On that date, the Company entered into securities purchase agreements to sell 1,044,644 shares of the Company's common stock, subject to trading restrictions, in a private placement financing with a select group of accredited investors, including certain members of the Board of Directors of the Company - 687,500 shares of restricted common stock were sold to non-affiliated investors at a price of $4.00 per share and 357,144 shares of restricted common stock were sold to three of the Company's Directors at a price of $4.20 per share, resulting in aggregate gross proceeds of $4,250,000.

In addition, on the same day, the Company entered into a debt conversion agreement with G.S. Beckwith Gilbert, the Company's significant shareholder and Chairman, pursuant to which the Company (1) repaid, from the private placement, $4,250,000 of principal on the outstanding notes payable to Mr. Gilbert and (2) converted $5,750,000 of the principal amount of the notes held by Mr. Gilbert into 1,369,048 shares of common stock, subject to trading restrictions. A new note was issued to Mr. Gilbert equal to the remaining $4,815,000 principal balance of the existing notes following such conversion.

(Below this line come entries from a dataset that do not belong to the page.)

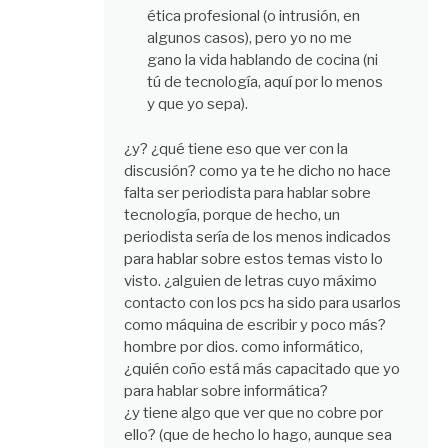
ética profesional (o intrusión, en
algunos casos), pero yo no me
gano la vida hablando de cocina (ni
tú de tecnología, aquí por lo menos
y que yo sepa).
¿y? ¿qué tiene eso que ver con la
discusión? como ya te he dicho no hace
falta ser periodista para hablar sobre
tecnología, porque de hecho, un
periodista sería de los menos indicados
para hablar sobre estos temas visto lo
visto. ¿alguien de letras cuyo máximo
contacto con los pcs ha sido para usarlos
como máquina de escribir y poco más?
hombre por dios. como informático,
¿quién coño está más capacitado que yo
para hablar sobre informática?
¿y tiene algo que ver que no cobre por
ello? (que de hecho lo hago, aunque sea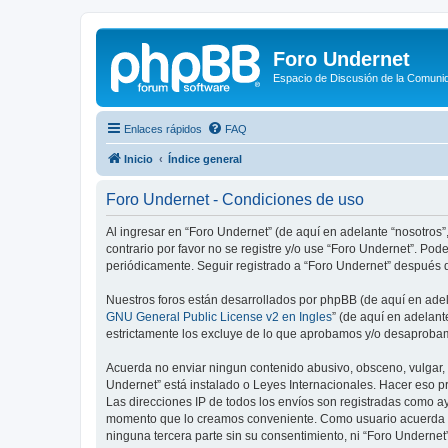
Foro Undernet
Espacio de Discusión de la Comuni
Enlaces rápidos
FAQ
Inicio
Índice general
Foro Undernet - Condiciones de uso
Al ingresar en “Foro Undernet” (de aquí en adelante “nosotros”,
contrario por favor no se registre y/o use “Foro Undernet”. P
periódicamente. Seguir registrado a “Foro Undernet” después 
Nuestros foros están desarrollados por phpBB (de aquí en adela
GNU General Public License v2 en Ingles
” (de aquí en adelan
estrictamente los excluye de lo que aprobamos y/o desaprobam
Acuerda no enviar ningun contenido abusivo, obsceno, vulgar, d
Undernet” está instalado o Leyes Internacionales. Hacer eso p
Las direcciones IP de todos los envíos son registradas como ay
momento que lo creamos conveniente. Como usuario acuerda q
ninguna tercera parte sin su consentimiento, ni “Foro Underne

The new note bears a maturity date of November 1, 2014 and the annual interest rate is 9%, payable as follows: (i) interest at the annual rate of 6% will be payable in cash, and (ii) the remaining interest at the annual rate of 3% payable at the option of the Company in cash or "paid in kind" and added to the principal of the note. Interest payments will be made annually at October 31 of each year.

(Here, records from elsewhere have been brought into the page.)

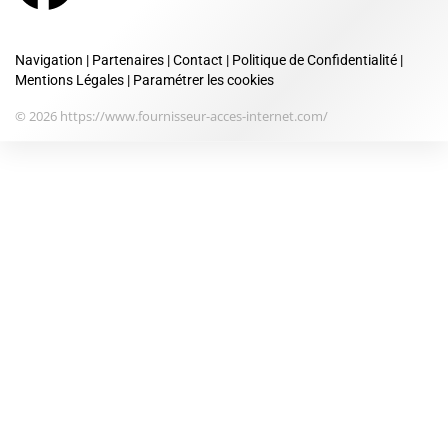
Navigation
|
Partenaires
|
Contact
|
Politique de Confidentialité
|
Mentions Légales
|
Paramétrer les cookies
© 2026 https://www.fournisseur-acces-internet.com/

OFF-BALANCE SHEET ARRANGEMENTS None.

CRITICAL ACCOUNTING POLICIES AND ESTIMATES GENERAL The Company's discussion and analysis of its financial condition and results of operations are based upon its consolidated financial statements, which have been prepared in accordance with accounting principles generally accepted in the United States. The preparation of these financial statements requires the Company to make estimates and judgments that affect the reported amounts of assets, liabilities, revenues and expenses, and related disclosures of contingent assets and liabilities based upon accounting policies management has implemented. These significant accounting policies are disclosed in Note 1 to the Company's Annual Report on Form 10-K for the fiscal year ended October 31, 2010 and there have been no material changes to such policies since the filing of such Annual Report. These policies and estimates are critical to the Company's business operations and the understanding of its results of operations. The impact and any associated risks related to these policies on the Company's business operations are discussed throughout Management's Discussion and Analysis of Financial Condition and Results of Operations, included in our Annual Report on Form 10-K for the fiscal year ended October 31, 2010, where such policies affect its reported financial results. The actual impact of these factors may differ under different assumptions or conditions.